Migrating Impala Data to Cloudera Private Cloud

Factors to Consider for Capacity Planning

Choosing the right size of your cloud environment before migrating your workload from CDH to CDP Public Cloud is critical for preserving performance characteristics. There are several factors from your query workload to consider when choosing the CDP capacity for your environment.

  • Query memory requirements
  • CPU utilizations
  • Disk bandwidth
  • Working set size
  • Concurrent query execution

Before getting into sizing specifics, it is important to understand the core hardware differences between PC and on-prem hosts:

CDH Host Recommendation AWS R5D.4xlarge Instance
CPU cores 20-80 16
Memory 128GB min. 256GB+ recommended 128
Network 10Gbps min. 40Gbps recommended Up to 10Gbps
Ephemeral Storage 12 x 2TB drives (1000MBps sequential) 2 x 300GB NVMe SSD (1100MBps sequential)
Network Storage N/A gp2 250 MB/s per volume

An R5D.4xlarge instance closely matches the CDH recommended CPU, memory, and bandwidth specs and so it is recommended as the instance type for CDP. However, AWS ephemeral storage cannot be used as primary database storage since it is transient and lacks sufficient capacity. This core difference requires a different strategy for achieving good scan performance.

Before migration, scaling and concurrency must be planned. In a public cloud environment, the ability to acquire better scaling and concurrency elastically in response to workload demand enables the system to operate at a lower cost than the maximum limits you plan for. If you configure your target environment to accommodate your peak workload as a constant default configuration, you might have cost overruns when system demand falls below that level.

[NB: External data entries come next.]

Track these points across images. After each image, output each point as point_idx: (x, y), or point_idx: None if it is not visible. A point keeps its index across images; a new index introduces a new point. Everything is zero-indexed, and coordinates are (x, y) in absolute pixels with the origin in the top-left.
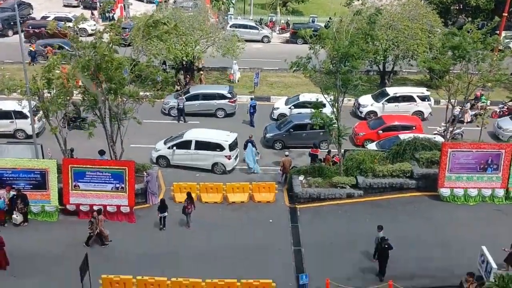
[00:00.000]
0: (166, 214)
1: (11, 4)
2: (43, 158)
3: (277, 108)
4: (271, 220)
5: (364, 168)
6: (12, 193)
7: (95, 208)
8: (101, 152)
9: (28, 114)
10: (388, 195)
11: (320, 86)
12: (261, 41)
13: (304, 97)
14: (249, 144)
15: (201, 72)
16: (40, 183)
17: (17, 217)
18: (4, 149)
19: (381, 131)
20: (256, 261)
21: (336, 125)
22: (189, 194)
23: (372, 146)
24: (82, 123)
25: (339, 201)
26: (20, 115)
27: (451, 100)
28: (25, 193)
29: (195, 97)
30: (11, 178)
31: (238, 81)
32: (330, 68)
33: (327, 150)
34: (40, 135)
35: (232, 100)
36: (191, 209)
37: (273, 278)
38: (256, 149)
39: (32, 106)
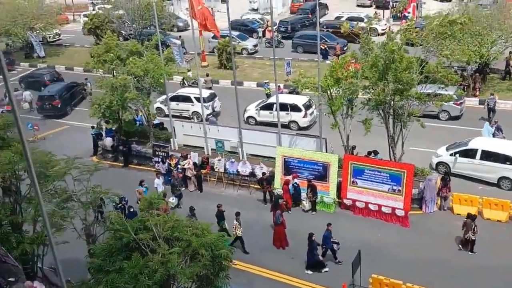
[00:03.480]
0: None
1: (310, 5)
2: (326, 151)
3: None
4: None
5: None
6: (295, 180)
7: (370, 207)
8: (375, 152)
9: (302, 108)
10: None
11: None
12: None
13: None
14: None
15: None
16: (322, 175)
17: (306, 204)
18: (293, 140)
19: None
20: None
21: None
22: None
23: None
24: None
25: None
26: (294, 108)
27: None
28: (315, 183)
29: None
30: (296, 167)
31: None
32: None
33: None
34: (310, 128)
35: (458, 102)
36: (445, 193)
37: None
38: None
39: (306, 101)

In CDP, the T-Shirt size defines the number of executor instances for an individual cluster and hence determines memory limits and performance of individual queries. Conversely, the warehouse sizing parameter and auto-scaling determine how many clusters are allocated to support concurrent query execution.

Sizes Number of Executors
X-Small 2
Small 10
Medium 20
Large 40

The T-shirt size must be at least large enough to support the highest memory usage by a single query. In most cases, the size will not need to be larger but may provide better data caching if there is commonality in working sets between queries. Increasing the T-Shirt size can directly increase single-user capacity and also increase multi-user capacity. This is because the additional memory and resources from the larger cluster allows larger datasets to be processed and can also support concurrent query execution by sharing resources. Choosing a size that is too small can lead to poor data caching, spilling of intermediate results, or memory paging. Choosing a size this is too large can incur excessive PC run cost due to idle executors.

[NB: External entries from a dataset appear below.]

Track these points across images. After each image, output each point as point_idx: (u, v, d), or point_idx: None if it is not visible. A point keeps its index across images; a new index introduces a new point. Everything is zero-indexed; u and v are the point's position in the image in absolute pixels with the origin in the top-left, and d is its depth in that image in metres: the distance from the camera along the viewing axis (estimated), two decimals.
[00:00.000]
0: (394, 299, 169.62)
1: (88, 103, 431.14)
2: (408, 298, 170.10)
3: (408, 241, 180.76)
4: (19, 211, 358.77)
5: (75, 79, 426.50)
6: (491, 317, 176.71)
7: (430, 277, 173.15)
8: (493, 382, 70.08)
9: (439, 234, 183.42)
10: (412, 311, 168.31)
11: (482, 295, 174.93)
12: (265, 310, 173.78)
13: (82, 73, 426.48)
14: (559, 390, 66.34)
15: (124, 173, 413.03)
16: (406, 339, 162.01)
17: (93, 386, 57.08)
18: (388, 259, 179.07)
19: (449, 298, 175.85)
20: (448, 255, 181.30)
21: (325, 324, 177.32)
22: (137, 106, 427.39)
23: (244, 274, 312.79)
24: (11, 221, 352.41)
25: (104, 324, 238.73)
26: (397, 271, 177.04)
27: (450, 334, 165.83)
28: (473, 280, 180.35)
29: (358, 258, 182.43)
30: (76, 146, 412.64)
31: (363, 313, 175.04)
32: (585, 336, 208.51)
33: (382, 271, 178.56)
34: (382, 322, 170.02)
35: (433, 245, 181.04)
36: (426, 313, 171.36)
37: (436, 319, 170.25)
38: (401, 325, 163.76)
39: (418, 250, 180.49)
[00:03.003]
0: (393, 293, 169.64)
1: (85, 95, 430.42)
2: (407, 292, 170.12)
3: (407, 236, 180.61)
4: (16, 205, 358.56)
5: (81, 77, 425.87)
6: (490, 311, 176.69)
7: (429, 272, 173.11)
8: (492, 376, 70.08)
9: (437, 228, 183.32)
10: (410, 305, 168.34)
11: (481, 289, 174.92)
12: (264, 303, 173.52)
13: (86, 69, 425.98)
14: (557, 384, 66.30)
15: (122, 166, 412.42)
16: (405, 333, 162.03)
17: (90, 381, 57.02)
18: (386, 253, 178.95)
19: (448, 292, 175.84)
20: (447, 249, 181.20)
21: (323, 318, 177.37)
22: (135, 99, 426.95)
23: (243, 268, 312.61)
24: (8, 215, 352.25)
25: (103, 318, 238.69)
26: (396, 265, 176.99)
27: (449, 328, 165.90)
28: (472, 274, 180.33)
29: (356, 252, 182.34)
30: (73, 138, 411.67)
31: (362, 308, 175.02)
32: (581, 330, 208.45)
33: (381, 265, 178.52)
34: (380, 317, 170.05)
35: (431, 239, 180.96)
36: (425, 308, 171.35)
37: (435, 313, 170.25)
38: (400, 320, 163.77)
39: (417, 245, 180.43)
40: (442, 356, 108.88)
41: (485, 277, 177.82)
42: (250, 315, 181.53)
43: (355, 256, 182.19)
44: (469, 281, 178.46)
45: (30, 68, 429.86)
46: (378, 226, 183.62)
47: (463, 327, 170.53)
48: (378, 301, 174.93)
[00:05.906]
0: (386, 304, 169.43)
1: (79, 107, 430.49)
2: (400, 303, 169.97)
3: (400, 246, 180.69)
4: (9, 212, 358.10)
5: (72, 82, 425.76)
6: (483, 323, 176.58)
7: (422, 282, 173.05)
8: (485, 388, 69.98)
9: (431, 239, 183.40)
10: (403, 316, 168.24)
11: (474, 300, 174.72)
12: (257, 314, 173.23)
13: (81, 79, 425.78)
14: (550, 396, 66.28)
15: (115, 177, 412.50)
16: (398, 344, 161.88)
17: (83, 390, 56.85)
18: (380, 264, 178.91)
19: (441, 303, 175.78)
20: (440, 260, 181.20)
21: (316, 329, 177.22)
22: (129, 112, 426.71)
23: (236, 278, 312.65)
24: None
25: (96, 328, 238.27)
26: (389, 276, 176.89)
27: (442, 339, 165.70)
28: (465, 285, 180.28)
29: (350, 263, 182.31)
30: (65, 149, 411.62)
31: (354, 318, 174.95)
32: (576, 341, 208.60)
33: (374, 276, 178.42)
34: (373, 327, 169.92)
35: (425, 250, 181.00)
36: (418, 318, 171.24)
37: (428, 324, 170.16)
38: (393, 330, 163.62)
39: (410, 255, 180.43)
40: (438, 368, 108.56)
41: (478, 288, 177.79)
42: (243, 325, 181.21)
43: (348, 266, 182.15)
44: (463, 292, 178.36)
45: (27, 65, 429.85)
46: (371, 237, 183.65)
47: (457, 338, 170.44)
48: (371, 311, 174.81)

One caveat to consider when choosing a T-shirt size based on existing hardware is what other processes are running on the same host in your on-prem environment. In particular HDFS or other locally hosted filesystems may be consuming significant resources. You may be able to choose a smaller size for CDP since these processes will be isolated in their own pod in the CDP environment. It may be helpful to look at CM per-process metrics to isolate impalad and Impala frontend java processes that CDP will put on executor instances and to aggregate these metrics across your cluster. The java processes can accumulate significant memory usage due to metadata caching.

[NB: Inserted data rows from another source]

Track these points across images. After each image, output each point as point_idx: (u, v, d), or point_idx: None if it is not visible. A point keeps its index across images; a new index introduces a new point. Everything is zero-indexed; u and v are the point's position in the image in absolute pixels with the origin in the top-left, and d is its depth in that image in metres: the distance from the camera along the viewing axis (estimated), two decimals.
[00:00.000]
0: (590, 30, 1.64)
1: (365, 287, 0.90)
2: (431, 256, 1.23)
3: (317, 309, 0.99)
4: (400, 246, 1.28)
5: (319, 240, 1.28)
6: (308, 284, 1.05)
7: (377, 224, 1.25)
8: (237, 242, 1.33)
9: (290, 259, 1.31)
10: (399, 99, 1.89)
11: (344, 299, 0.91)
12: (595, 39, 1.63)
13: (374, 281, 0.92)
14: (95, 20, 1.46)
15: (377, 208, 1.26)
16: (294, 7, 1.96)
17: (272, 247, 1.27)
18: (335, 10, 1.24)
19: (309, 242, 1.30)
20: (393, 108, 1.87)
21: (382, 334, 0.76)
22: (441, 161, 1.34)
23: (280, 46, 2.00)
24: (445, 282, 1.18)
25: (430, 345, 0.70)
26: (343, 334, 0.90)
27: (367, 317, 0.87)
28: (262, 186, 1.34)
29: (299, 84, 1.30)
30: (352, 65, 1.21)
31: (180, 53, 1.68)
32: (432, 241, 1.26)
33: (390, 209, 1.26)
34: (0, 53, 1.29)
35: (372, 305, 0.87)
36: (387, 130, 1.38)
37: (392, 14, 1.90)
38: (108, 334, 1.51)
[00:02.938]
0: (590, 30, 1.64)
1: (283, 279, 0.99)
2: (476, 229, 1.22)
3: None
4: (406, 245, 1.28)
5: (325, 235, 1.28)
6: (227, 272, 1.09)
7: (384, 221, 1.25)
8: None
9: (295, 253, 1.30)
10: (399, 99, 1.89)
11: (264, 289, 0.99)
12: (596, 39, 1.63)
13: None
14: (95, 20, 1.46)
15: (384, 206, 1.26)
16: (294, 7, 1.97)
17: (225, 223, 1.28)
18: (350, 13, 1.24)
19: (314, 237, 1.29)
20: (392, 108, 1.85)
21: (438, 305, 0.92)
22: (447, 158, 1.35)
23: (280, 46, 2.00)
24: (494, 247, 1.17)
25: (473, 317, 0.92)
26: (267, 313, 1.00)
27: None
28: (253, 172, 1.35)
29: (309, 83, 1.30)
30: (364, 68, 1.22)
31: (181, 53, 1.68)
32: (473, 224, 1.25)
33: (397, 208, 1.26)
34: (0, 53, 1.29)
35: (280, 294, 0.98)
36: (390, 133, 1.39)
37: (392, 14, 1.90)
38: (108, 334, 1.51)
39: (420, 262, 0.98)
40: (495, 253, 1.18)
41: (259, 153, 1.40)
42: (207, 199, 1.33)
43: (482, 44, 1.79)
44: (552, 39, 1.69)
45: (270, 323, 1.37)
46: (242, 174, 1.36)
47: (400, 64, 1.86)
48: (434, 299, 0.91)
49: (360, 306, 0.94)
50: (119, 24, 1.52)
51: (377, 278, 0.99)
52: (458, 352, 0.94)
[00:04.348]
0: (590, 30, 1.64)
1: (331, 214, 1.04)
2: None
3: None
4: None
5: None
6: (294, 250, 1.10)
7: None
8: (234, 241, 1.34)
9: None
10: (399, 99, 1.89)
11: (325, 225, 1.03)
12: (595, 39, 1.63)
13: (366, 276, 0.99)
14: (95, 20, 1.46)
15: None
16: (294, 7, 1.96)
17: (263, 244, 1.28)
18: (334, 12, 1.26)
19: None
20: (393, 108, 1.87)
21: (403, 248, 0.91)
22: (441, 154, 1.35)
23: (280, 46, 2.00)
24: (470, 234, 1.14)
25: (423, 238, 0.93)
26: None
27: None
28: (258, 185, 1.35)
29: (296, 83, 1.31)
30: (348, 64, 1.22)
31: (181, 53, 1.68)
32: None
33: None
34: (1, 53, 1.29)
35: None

The size of your target environment corresponds to the peak concurrency the system can handle. Concurrency is the number of queries that can be run at the same time.

Each executor group can run 12 queries concurrently and occasional peaks can be handled transparently using the auto scaling feature. An autoscaling leading to add one more executor group doubles the query conncurrency to 24. Scaling the warehouse by adding more clusters allows for additional concurrent queries to run but will not improve single-user capacity or performance. This is because executors from the additional clusters are private to that cluster. Concurrently executed queries will be routed to the different clusters and run independently. The number of clusters can be changed to match concurrent usage by changing the autoscaling parameters.

Currently CDH supports caching mechanisms on the compute nodes to cache the working set that is read from remote filesystems, such as, remote HDFS data node, S3, ABFS, and ADLS. This offsets the input/output performance difference.

In CDP Public Cloud, frequently accessed data is cached in a storage layer on SSD so that it can be quickly retrieved for subsequent queries, which boosts the performance. Each executor can have upto 200 GB of cache. So a medium-size can keep 200 * 20 = 4 TB of data in cache. For columnar formats (for example, ORC) data in cache is decompressed but not decoded. If the expected size of the hot dataset is 6 TB, which requires approximately 30 executors, you can choose to overprovision (choose a large) to ensure full cache coverage; or underprovision (choose a medium) to reduce cost at the expense of a lower rate of finding in the cache (cache hit rate).